4) I rewatched The Fellowship of the Ring the other day, and enjoyed it more than my previous reviewings. I really felt the setting this time, and it made the movie more engaging and real to me. Similar rewatchings of The Two Towers failed to create the same response, possibly because the settings were less familiar to me, being more extravagent.

5) I bought friends nanaimo bars. They were cheap and good, and helped these friends de-stress (I hope).

6) I read some of Lake Effect from the library. I am excited!

Soon...

1) I am going on a "Downtown Encounter" tonight with my small group. This will be a way of thinking about the urban poor and engaging in Christ.

2) Tomorrow I am going to do extra work on my take-home to make up for the lack of work these days.
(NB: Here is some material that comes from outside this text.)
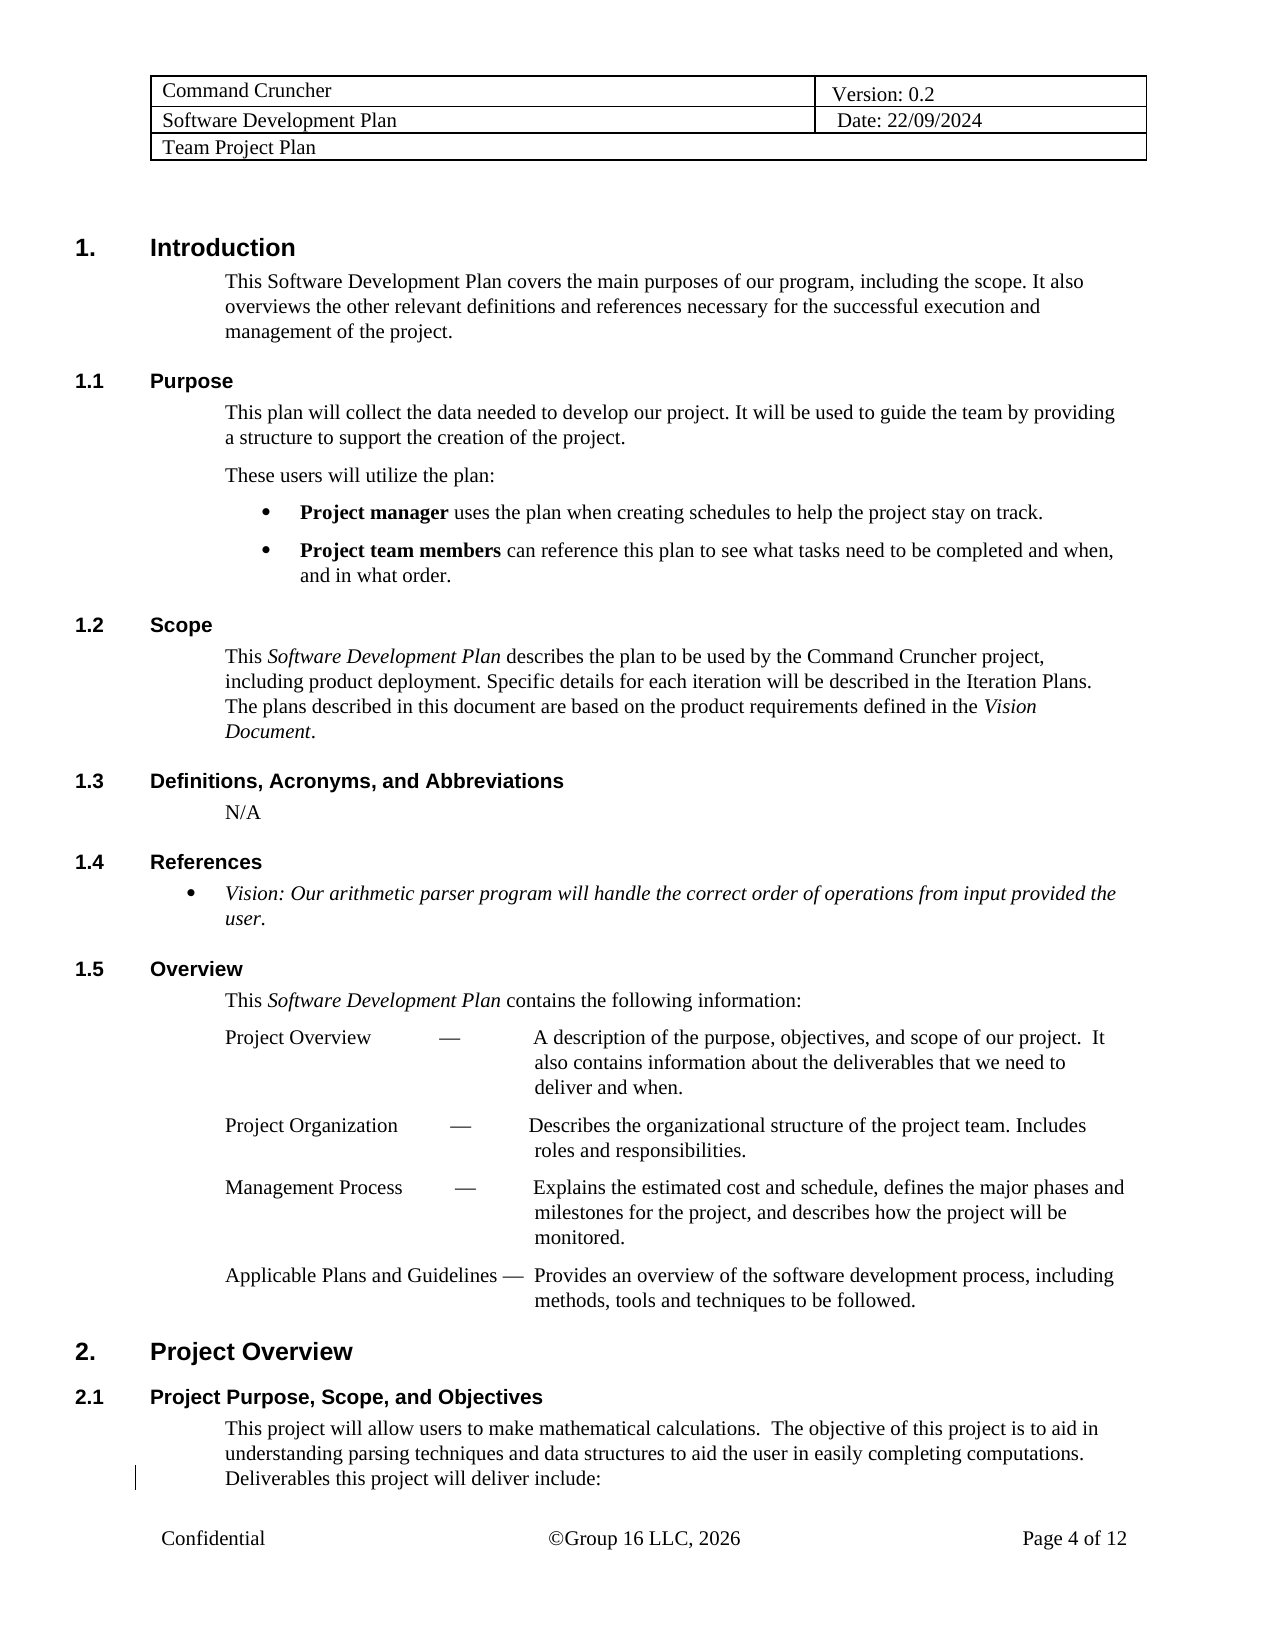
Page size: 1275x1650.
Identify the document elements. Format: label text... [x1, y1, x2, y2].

In fact, I may start after small group tonight!

Wednesday, 3 December 2008

Truths to Write

I have a piece of paper, and at the top of it I have written a paraphrase of C. S. Lewis:
Do not worry about being original...
tell the truth, and you will find that you will be original as a byproduct.
Below this I have listed a list of things I consider "truths" about which I would like to write:

  • No good has ever come without sacrifice. This is not sacrifice in the sense of payment or investment. This is sacrifice for someone else, without the expectation of return.

  • Sometimes people do not need help, but to be asked for help.
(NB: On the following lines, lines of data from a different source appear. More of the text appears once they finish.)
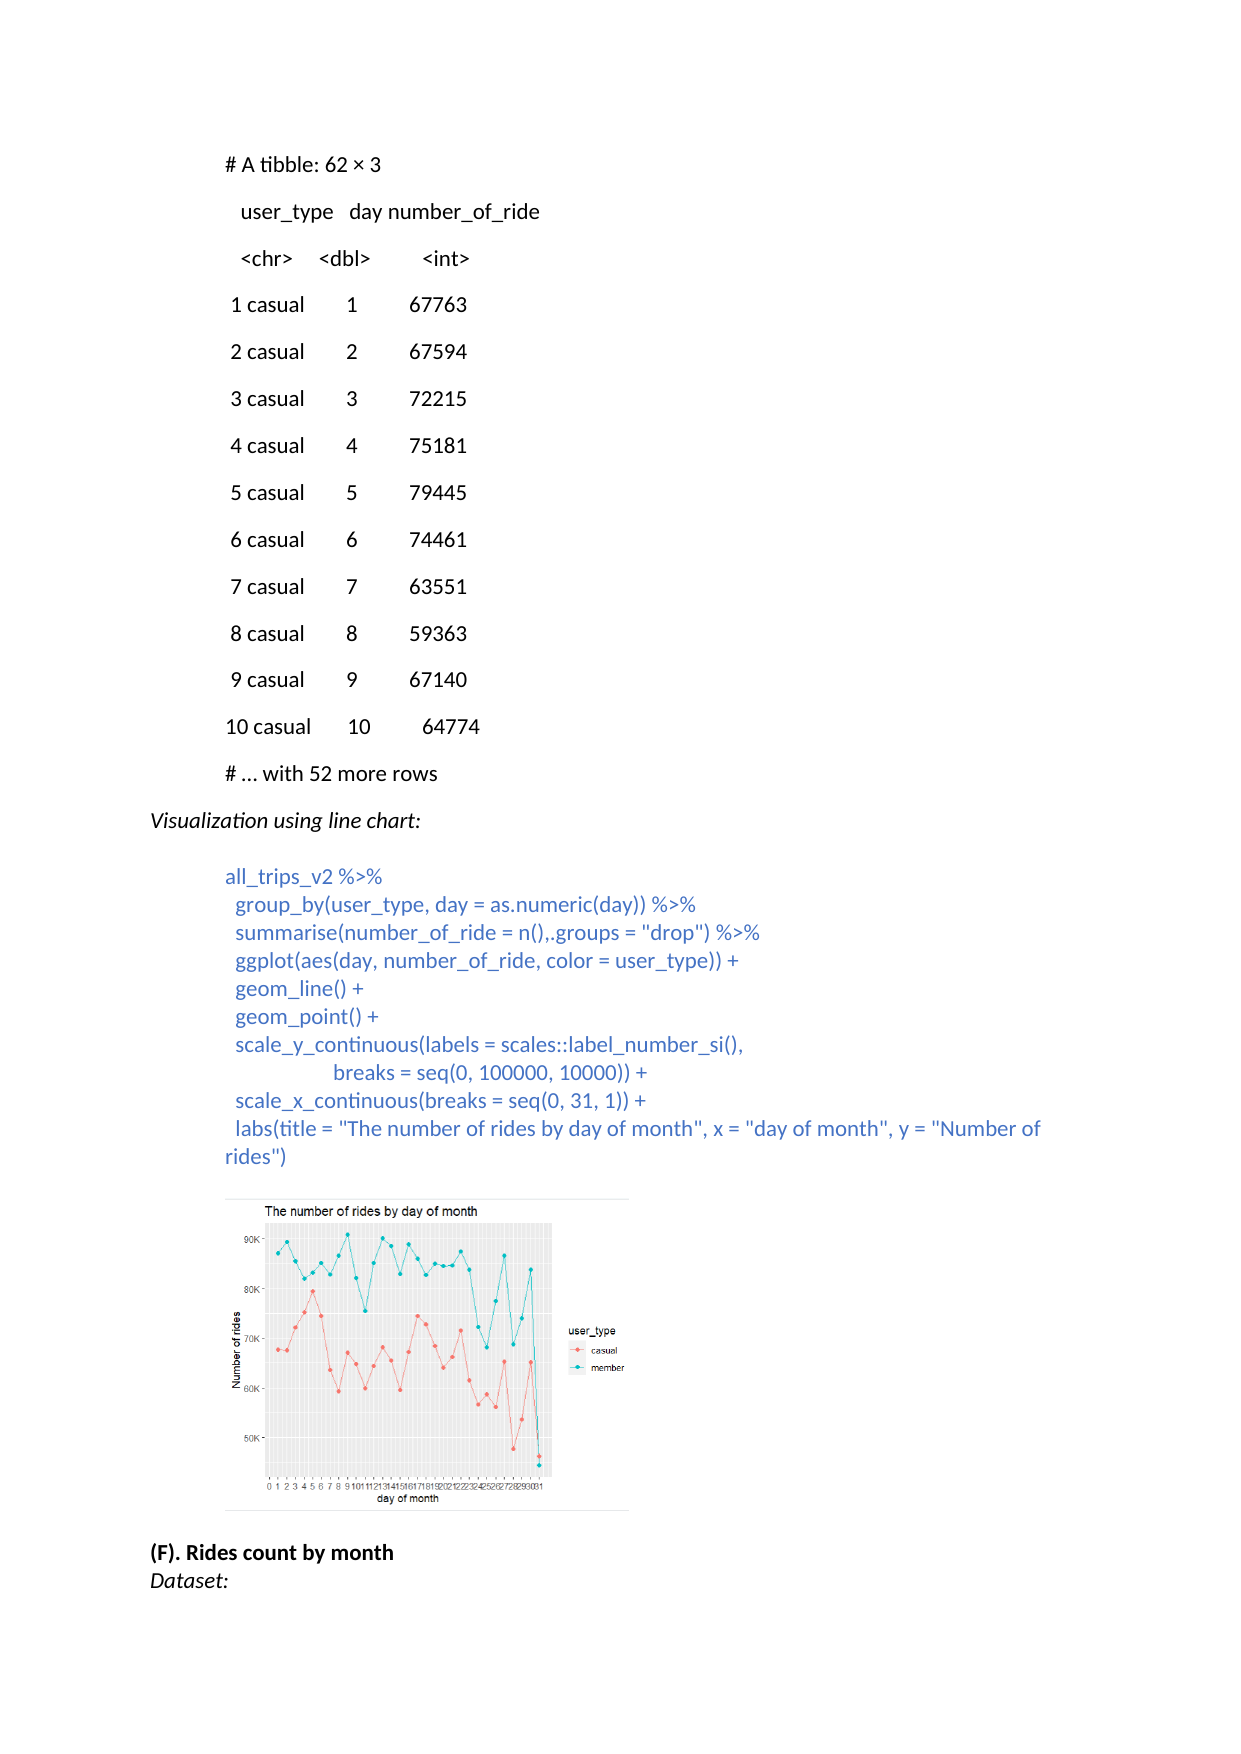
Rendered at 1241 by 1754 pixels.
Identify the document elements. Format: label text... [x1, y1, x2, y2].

text geom_point() + [225, 1002, 1090, 1030]
text <chr> <dbl> <int> [225, 244, 1090, 272]
text summarise(number_of_ride = n(),.groups = "drop") %>% [225, 918, 1090, 946]
text Dataset: [150, 1566, 1090, 1594]
text all_trips_v2 %>% [225, 862, 1090, 890]
text user_type day number_of_ride [225, 197, 1090, 225]
picture [225, 1198, 629, 1511]
text 4 casual 4 75181 [225, 431, 1090, 459]
text 6 casual 6 74461 [225, 525, 1090, 553]
text 1 casual 1 67763 [225, 291, 1090, 319]
text 10 casual 10 64774 [225, 712, 1090, 741]
text labs(title = "The number of rides by day of month", x = "day of month", y = "Number of rides") [225, 1114, 1090, 1171]
text geom_line() + [225, 974, 1090, 1002]
text (F). Rides count by month [150, 1538, 1090, 1566]
text # … with 52 more rows [225, 759, 1090, 787]
text 5 casual 5 79445 [225, 478, 1090, 506]
text 8 casual 8 59363 [225, 619, 1090, 647]
text Visualization using line chart: [150, 806, 1090, 834]
text group_by(user_type, day = as.numeric(day)) %>% [225, 890, 1090, 918]
text # A tibble: 62 × 3 [225, 150, 1090, 178]
text 7 casual 7 63551 [225, 572, 1090, 600]
text 3 casual 3 72215 [225, 384, 1090, 412]
text 2 casual 2 67594 [225, 337, 1090, 366]
text breaks = seq(0, 100000, 10000)) + [225, 1058, 1090, 1086]
text ggplot(aes(day, number_of_ride, color = user_type)) + [225, 946, 1090, 974]
text 9 casual 9 67140 [225, 666, 1090, 694]
text scale_y_continuous(labels = scales::label_number_si(), [225, 1030, 1090, 1058]
text scale_x_continuous(breaks = seq(0, 31, 1)) + [225, 1086, 1090, 1114]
  • Look to your needs only as part of the means to the end of helping others. This may, of course, be a very important part of those means, because you are human.

  • There is beauty is simplicity.

  • There is also beauty in complexity. This truth, and not the previous one, explains beauty in the world.

  • You must be observant.

  • Just because someone doesn't do what they should do does not free you from your obligations to them. It only makes those obligations harder.

  • The world may look ugly and bleak. This is either because it is or because you have been taught to think it is. In the first case, imagination and false hope are paramount to ethical behaviour and survival; in the second case, imagination and hope are necessary to uncover the true beauty of the world.

We'll see how that goes! It may not, or it may. We shall see.

And some marginalia I wrote about, The Fellowship of the Ring, which I was watching while compiling the list of truths:

  • There is nowhere I'd rather be than the Shire.
  • 0:10:24 or so when the little hobbit girl runs up yelling, "Gandalf! Gandalf!" is maybe my favourite moment n the whole movie. [up until 0:10:55, Gandalf's smile]
  • "I think in his heart Frodo's still in love with the Shire."
  • "He is summoning all evil to him. Soon he will have an army large enough to [conquer?] Middle-earth."
  • "Where are you taking us?" "Into the wild."
  • Write a landscape you can see.
  • When Frodo is in Rivendell, feeling homesick, we know that he's hardly begun. This is the sad part. "I am ready to go home." By the end of the trilogy, that dream will lost forever.